The opportunistic high-yield sector did not go calmly into year-end, as raucous December issuance ($29.5 billion) shattered yet another long-standing record for the month ($27.6 billion, in December 2012), and propelled issuance for the last three months to the highest total ever for a fourth-quarter period. And this was no swan song for the primary market, as participants see the strong finish to 2020 as a lead-in to another hectic year ahead, as festering economic uncertainty and low borrowing costs stoke incentives to deepen liquidity and push out debt-maturity profiles.
Record totals this year for each of the second quarter ($140.5 billion), third quarter ($126.2 billion), and fourth quarter ($96.0 billion, ahead of the $94.9 billion in the fourth quarter of 2012) lifted volume for the year to $435 billion, 60% ahead of the 2019 amount, and towering over the prior annual peak of $345 billion, in 2012. After record totals for the calendar-month periods from May to August, the September-November totals were each the second highest on record for those months, before the total this December again set a new high bar.
For now, Street issuance estimates for the year ahead generally range above $300 billion, or well more than any of the annual totals from 2015-2019.
Fourth-quarter trends indicated sharp, and increasingly expansive, investor appetites for risk, as the Federal Reserve remains hunkered in an accommodative crouch. Single-B issuance swelled to 35% of fourth quarter issuance, up more than six percentage points from the third quarter, and more than 13 points from the second quarter, when double-B issuance accounted for an outsized 43% of the total. That double-B share slid back to 27% in the fourth quarter, roughly in line with the proportion in the fourth quarter of 2019.
Deals rated triple-C or lower, meantime, increased to more than 12% of the fourth-quarter total, from 4% in the second quarter.
Investors also backed issuers’ term-extension ambitions as rates consolidated at historically low levels over the back half of 2020. By deal count, new issues dated eight years or longer accounted for 53% of the high-yield primary docket in the fourth quarter. That’s near the 60% share in the third quarter, leaving the proportion for the second half of 2020 roughly double the share in the second quarter, when five-year terms dominated the fragile marketplace. (The share of five-year deals tumbled to 24% of the total deal count in the fourth quarter, from more than half in the second quarter.)
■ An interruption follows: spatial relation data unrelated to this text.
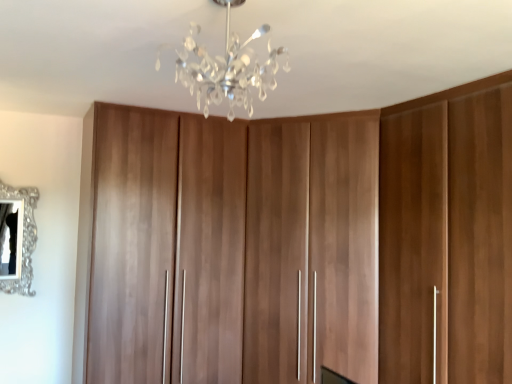
Question: Considering the relative sizes of silver ornate mirror at left and clear crystal chandelier at upper center in the image provided, is silver ornate mirror at left smaller than clear crystal chandelier at upper center?

Choices:
 (A) yes
 (B) no

Answer: (A)

Question: Does silver ornate mirror at left lie in front of clear crystal chandelier at upper center?

Choices:
 (A) no
 (B) yes

Answer: (A)

Question: Considering the relative sizes of silver ornate mirror at left and clear crystal chandelier at upper center in the image provided, is silver ornate mirror at left shorter than clear crystal chandelier at upper center?

Choices:
 (A) yes
 (B) no

Answer: (B)

Question: From the image's perspective, does silver ornate mirror at left appear higher than clear crystal chandelier at upper center?

Choices:
 (A) yes
 (B) no

Answer: (B)

Question: From the image's perspective, is silver ornate mirror at left beneath clear crystal chandelier at upper center?

Choices:
 (A) yes
 (B) no

Answer: (A)

Question: From a real-world perspective, is silver ornate mirror at left on clear crystal chandelier at upper center?

Choices:
 (A) no
 (B) yes

Answer: (A)

Question: Could you tell me if walnut wood cupboard at center is turned towards silver ornate mirror at left?

Choices:
 (A) yes
 (B) no

Answer: (B)

Question: Is walnut wood cupboard at center with silver ornate mirror at left?

Choices:
 (A) no
 (B) yes

Answer: (A)

Question: Is walnut wood cupboard at center positioned behind silver ornate mirror at left?

Choices:
 (A) no
 (B) yes

Answer: (A)

Question: Can you confirm if walnut wood cupboard at center is shorter than silver ornate mirror at left?

Choices:
 (A) yes
 (B) no

Answer: (B)

Question: Is walnut wood cupboard at center not within silver ornate mirror at left?

Choices:
 (A) yes
 (B) no

Answer: (A)

Question: Is walnut wood cupboard at center closer to the viewer compared to silver ornate mirror at left?

Choices:
 (A) no
 (B) yes

Answer: (B)

Question: Can you confirm if silver ornate mirror at left is wider than walnut wood cupboard at center?

Choices:
 (A) yes
 (B) no

Answer: (B)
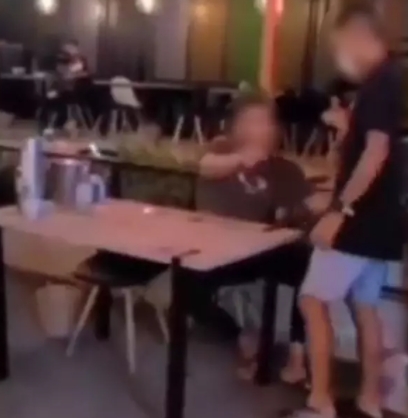
The height and width of the screenshot is (418, 408). I want to click on white chair, so click(128, 96).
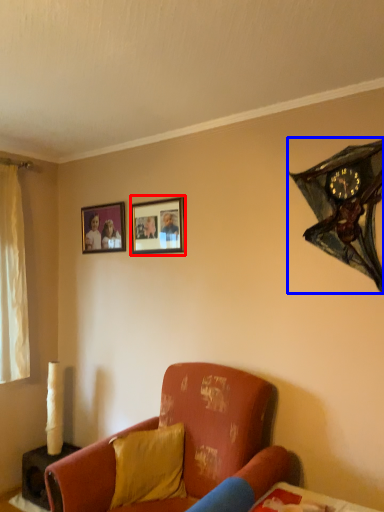
Question: Which of the following is the farthest to the observer, picture frame (highlighted by a red box) or clock (highlighted by a blue box)?

Choices:
 (A) picture frame
 (B) clock

Answer: (A)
Showcasing the risk-on support for borrowers, AssuredPartners Inc. in early December inked 5.625% eight-year senior notes, representing the tightest pricing on record in that maturity bucket for triple-C paper. That placement came after new-issue pricing for unsecured notes in November averaged a record-low 4.97%, down from a 6.29% average in the second quarter.
No surprise, then, that refinancing drove an 11-year-high 68% of total issuance in 2020. Deals added for general balance-sheet liquidity also surged to a record-high 17% of the record total, up from less than 8% for each of the previous four years. Deals backing M&A and LBO activity, meantime, slid to an 11-year low of 11% of the total, down from 22% in 2019 and a post-crisis peak of 38% in 2015.
There are signs, though, that the funding patterns are shifting into 2021, as the leveraged loan markets heat up. M&A/LBO-driven bond offerings accounted for 15.5% of the fourth-quarter issuance total, up 11 percentage points sequentially, and against a 19-point ebb from the third quarter in the share of refinancing-driven deals. Notably, the amount of new bonds issued to take out leveraged loans dropped sharply over the final three months of the year, from lofty heights over the middle two quarters of the year.